═══ Reading passage ═══
Let \(r\) denote the number of manipulators and \(u_{{{\,\mathrm{diff}\,}}}\) denote the number of different utility values. Parameterized by \(r+u_{{{\,\mathrm{diff}\,}}}\), \({{\ell {\text {-Bloc}{}}{}}}\)-\({{{\mathscr {F}}}}\)-\({{{\,\mathrm{egal}\,}}}\)-Coalitional Manipulation with \({{\mathscr {F}}} \in \{{{\mathscr {F}}} _{{{\mathrm{pess}}}}^{{{\,\mathrm{egal}\,}}}, {{\mathscr {F}}} _{{{\mathrm{opt}}}}^{{{\,\mathrm{egal}\,}}{}}\}\) is fixed-parameter tractable.

Proof

In a nutshell, we divide \({{\ell {\text {-Bloc}{}}{}}}\)-\({{{\mathscr {F}}} _{{{\mathrm{pess}}}}^{{{\,\mathrm{egal}\,}}}}\)-\({{{\,\mathrm{egal}\,}}}\)-CM and \({{\ell {\text {-Bloc}{}}{}}}\)-\({{{\mathscr {F}}} _{{{\mathrm{opt}}}}^{{{\,\mathrm{egal}\,}}}}\)-\({{{\,\mathrm{egal}\,}}}\)-CM into subproblems solvable in \(\mathrm {FPT}\) time with respect to the combined parameter “number of manipulators and number of different utility values.” We show that solving polynomially many subproblems is enough.

The main idea. We split the proof into two parts. In the first part, we define subproblems and show how to find a solution assuming that the subproblems are solvable in \(\mathrm {FPT}\) time with respect to the parameter. In the second part, we show that, indeed, the subproblems are fixed-parameter tractable using their ILP formulations. The inputs for \({{\ell {\text {-Bloc}{}}{}}}\)-\({{{\mathscr {F}}} _{{{\mathrm{pess}}}}^{{{\,\mathrm{egal}\,}}}}\)-\({{{\,\mathrm{egal}\,}}}\)-CM and \({{\ell {\text {-Bloc}{}}{}}}\)-\({{{\mathscr {F}}} _{{{\mathrm{opt}}}}^{{{\,\mathrm{egal}\,}}}}\)-\({{{\,\mathrm{egal}\,}}}\)-CM are the same, so let us consider an arbitrary input with an election \(E=(C, V)\) where \(|V|=n\), \(|C|=m\), a size \(k\) of an excellence-group, and \(r\) manipulators represented by a set \({U}=\{{u}_1, {u}_2, \ldots , {u}_{r}\}\) of their utility functions. Let \(u_{{{\,\mathrm{diff}\,}}}\) be the number of different utility values.
═══ Source information ═══
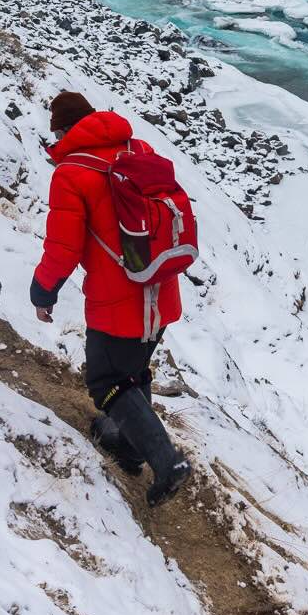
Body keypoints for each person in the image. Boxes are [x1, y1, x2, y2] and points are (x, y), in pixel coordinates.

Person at [30, 91, 192, 507]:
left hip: (116, 299)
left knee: (106, 381)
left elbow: (63, 248)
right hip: (160, 286)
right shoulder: (139, 148)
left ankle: (165, 460)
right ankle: (129, 447)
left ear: (64, 131)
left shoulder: (71, 174)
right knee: (133, 371)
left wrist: (43, 291)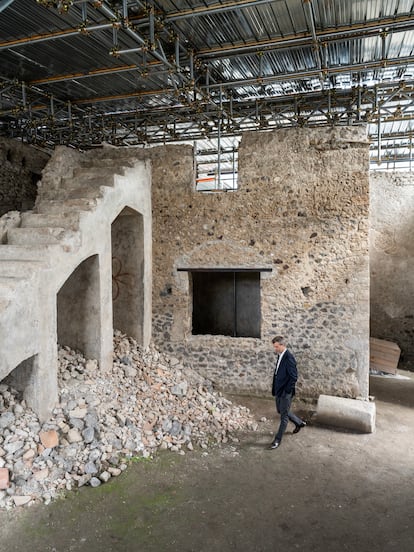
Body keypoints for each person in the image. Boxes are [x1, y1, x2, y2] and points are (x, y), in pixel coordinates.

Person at [269, 336, 306, 449]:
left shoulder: (289, 358)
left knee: (284, 417)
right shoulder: (280, 355)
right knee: (281, 410)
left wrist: (287, 391)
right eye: (274, 346)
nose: (275, 349)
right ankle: (299, 422)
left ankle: (277, 440)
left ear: (282, 345)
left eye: (276, 346)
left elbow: (294, 377)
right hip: (279, 389)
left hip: (285, 392)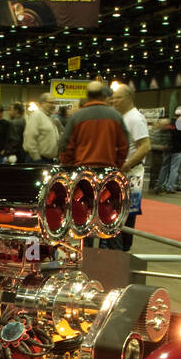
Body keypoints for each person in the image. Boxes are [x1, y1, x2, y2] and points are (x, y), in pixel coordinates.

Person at [58, 82, 130, 248]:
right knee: (109, 217)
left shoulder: (77, 117)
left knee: (82, 218)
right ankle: (113, 258)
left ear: (88, 95)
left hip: (83, 176)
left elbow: (65, 146)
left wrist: (70, 168)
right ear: (104, 96)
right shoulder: (116, 116)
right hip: (108, 175)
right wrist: (116, 166)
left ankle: (86, 256)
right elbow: (124, 146)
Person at [111, 84, 150, 249]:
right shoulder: (123, 117)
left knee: (126, 213)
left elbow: (145, 145)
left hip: (130, 172)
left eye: (118, 98)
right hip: (122, 171)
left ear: (128, 98)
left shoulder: (134, 118)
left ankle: (124, 248)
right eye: (113, 98)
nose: (114, 101)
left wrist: (127, 164)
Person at [23, 94, 58, 164]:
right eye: (51, 103)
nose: (54, 105)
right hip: (38, 161)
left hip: (48, 161)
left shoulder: (49, 117)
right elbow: (29, 140)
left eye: (55, 103)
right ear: (42, 103)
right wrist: (37, 159)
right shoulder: (36, 116)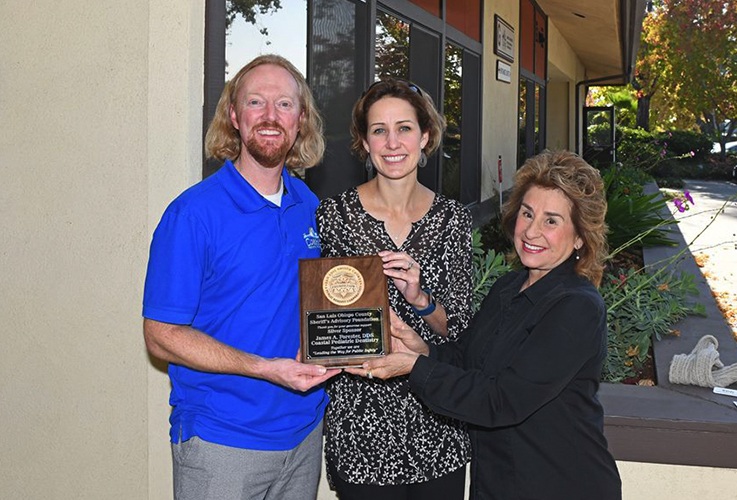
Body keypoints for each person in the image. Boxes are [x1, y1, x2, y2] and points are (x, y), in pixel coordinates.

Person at [357, 150, 622, 500]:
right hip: (500, 482)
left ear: (579, 238)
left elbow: (501, 399)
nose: (531, 230)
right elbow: (469, 360)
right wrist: (420, 348)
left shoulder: (577, 307)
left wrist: (413, 367)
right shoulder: (508, 288)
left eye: (551, 221)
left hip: (560, 483)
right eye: (527, 213)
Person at [142, 54, 340, 500]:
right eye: (256, 102)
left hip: (304, 434)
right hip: (222, 440)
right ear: (234, 115)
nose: (271, 116)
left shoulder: (308, 205)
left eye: (284, 104)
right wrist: (265, 368)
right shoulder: (193, 214)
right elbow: (160, 336)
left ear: (301, 118)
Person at [315, 78, 473, 499]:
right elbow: (324, 324)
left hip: (436, 424)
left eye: (404, 128)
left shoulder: (452, 221)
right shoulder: (334, 217)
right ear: (364, 143)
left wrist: (420, 298)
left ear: (425, 136)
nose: (392, 142)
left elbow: (458, 332)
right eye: (378, 130)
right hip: (360, 427)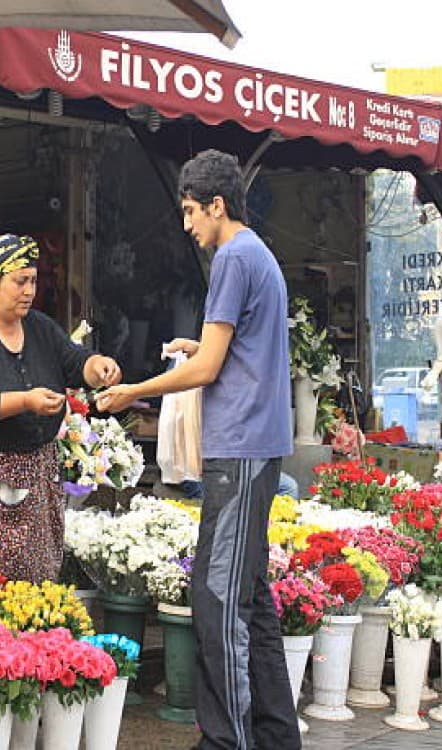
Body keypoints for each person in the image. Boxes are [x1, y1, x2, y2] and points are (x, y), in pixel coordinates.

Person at [97, 150, 300, 750]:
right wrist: (199, 346)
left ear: (217, 205)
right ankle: (273, 736)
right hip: (254, 446)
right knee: (250, 599)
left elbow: (209, 366)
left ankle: (227, 741)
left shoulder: (234, 258)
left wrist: (136, 389)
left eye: (190, 211)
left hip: (239, 451)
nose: (187, 225)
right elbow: (233, 349)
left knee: (217, 600)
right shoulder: (256, 254)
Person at [0, 233, 122, 583]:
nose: (29, 290)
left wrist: (98, 366)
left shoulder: (40, 327)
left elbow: (75, 360)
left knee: (34, 575)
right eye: (20, 281)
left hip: (35, 472)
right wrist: (25, 400)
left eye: (33, 281)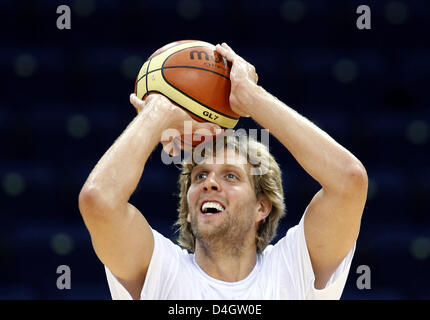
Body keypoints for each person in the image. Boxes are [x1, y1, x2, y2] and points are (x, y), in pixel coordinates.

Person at [78, 43, 368, 300]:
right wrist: (159, 112)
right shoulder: (161, 270)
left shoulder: (293, 268)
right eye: (199, 176)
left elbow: (349, 181)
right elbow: (99, 201)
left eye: (231, 175)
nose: (210, 183)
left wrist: (252, 98)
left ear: (262, 207)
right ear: (188, 210)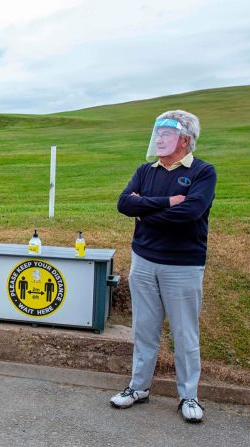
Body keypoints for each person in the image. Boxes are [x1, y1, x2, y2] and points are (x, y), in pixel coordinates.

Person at [110, 110, 216, 423]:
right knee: (144, 329)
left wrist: (144, 210)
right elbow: (124, 204)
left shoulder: (202, 172)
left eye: (165, 135)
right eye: (157, 134)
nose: (158, 139)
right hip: (143, 260)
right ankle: (138, 387)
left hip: (182, 265)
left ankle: (189, 396)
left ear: (185, 140)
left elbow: (191, 212)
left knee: (185, 334)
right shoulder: (146, 170)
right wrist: (169, 202)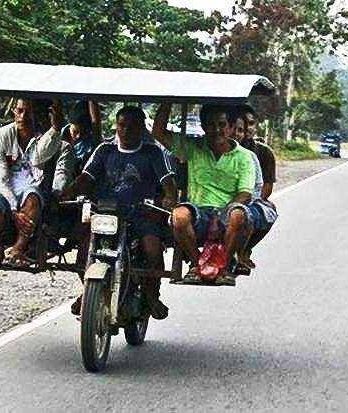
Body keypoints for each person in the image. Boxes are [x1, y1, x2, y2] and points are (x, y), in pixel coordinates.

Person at [65, 106, 177, 320]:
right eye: (122, 125)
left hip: (141, 215)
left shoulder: (153, 152)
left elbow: (168, 184)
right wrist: (66, 193)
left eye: (132, 126)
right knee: (83, 248)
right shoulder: (104, 150)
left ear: (141, 128)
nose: (126, 131)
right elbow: (85, 179)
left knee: (152, 248)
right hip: (105, 213)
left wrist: (169, 198)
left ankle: (151, 295)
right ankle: (88, 290)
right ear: (116, 126)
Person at [152, 103, 255, 286]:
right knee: (179, 215)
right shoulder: (192, 148)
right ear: (203, 127)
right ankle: (197, 263)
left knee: (239, 215)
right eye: (210, 125)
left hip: (227, 215)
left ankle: (223, 266)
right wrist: (167, 100)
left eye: (221, 125)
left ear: (230, 127)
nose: (216, 130)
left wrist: (219, 215)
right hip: (198, 214)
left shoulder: (244, 156)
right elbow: (158, 132)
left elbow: (245, 193)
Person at [0, 98, 64, 267]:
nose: (23, 117)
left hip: (28, 196)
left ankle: (18, 249)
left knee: (33, 196)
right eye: (20, 111)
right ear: (14, 113)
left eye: (29, 112)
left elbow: (40, 157)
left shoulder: (42, 138)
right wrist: (14, 210)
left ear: (37, 116)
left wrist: (55, 128)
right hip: (1, 193)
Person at [230, 105, 279, 268]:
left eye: (250, 124)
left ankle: (244, 250)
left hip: (249, 198)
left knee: (262, 211)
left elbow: (265, 187)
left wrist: (246, 199)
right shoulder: (214, 148)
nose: (245, 130)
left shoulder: (261, 153)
═══
Problem 1: Summarize the coalitional manipulation proof excerpt in two sentences.
Problem 2: Reproduce the part of the coalitional manipulation proof starting at "Let \(r\) denote" and ending at "is fixed-parameter tractable.".
Problem 3: Carry on the coalitional manipulation proof from the point where it stops.

Task output 1: The excerpt states that ℓ-Bloc coalitional manipulation under both the pessimistic and the optimistic egalitarian variants is fixed-parameter tractable when parameterized by the number of manipulators plus the number of different utility values. Its proof divides the problem into subproblems solvable in FPT time with respect to this combined parameter, shows that solving polynomially many of them is enough, and proves the subproblems fixed-parameter tractable using their ILP formulations.

Task output 2:
Let \(r\) denote the number of manipulators and \(u_{{{\,\mathrm{diff}\,}}}\) denote the number of different utility values. Parameterized by \(r+u_{{{\,\mathrm{diff}\,}}}\), \({{\ell {\text {-Bloc}{}}{}}}\)-\({{{\mathscr {F}}}}\)-\({{{\,\mathrm{egal}\,}}}\)-Coalitional Manipulation with \({{\mathscr {F}}} \in \{{{\mathscr {F}}} _{{{\mathrm{pess}}}}^{{{\,\mathrm{egal}\,}}}, {{\mathscr {F}}} _{{{\mathrm{opt}}}}^{{{\,\mathrm{egal}\,}}{}}\}\) is fixed-parameter tractable.

Task output 3:
An election resulting from a manipulation and a corresponding \(k\)-egroup emerging from the manipulation can be described by three non-negative integer parameters:

1. 1.

   the lowest final score \(z\) of any member of the \(k\)-egroup;

2. 2.

   the number \(p\) of promoted candidates from the \(k\)-egroup with a score higher than \(z\) which, at the same time, have score at most \(z\) without taking manipulative votes into consideration;

3. 3.

   the number \(b\) of border candidates with score \(z\).

Observe that if as a result of a manipulation the lowest final score of members in a final \(k\)-egroup is \(z\), then the promoted candidates are part of the \(k\)-egroup regardless of the tie-breaking method used. For border candidates, however, it might be necessary to run the tie-breaking rule to determine the \(k\)-egroup. In other words, border candidates become pending candidates unless all of them are part of the \(k\)-egroup. By definition, no candidate scoring lower than the border candidates is a member of the \(k\)-egroup, which gives border candidates their name. From now on, we refer to the election situation characterized by parameters \(z, p, b{}\) as a state (resp. input state). Additionally, we call a set of manipulator votes a manipulation.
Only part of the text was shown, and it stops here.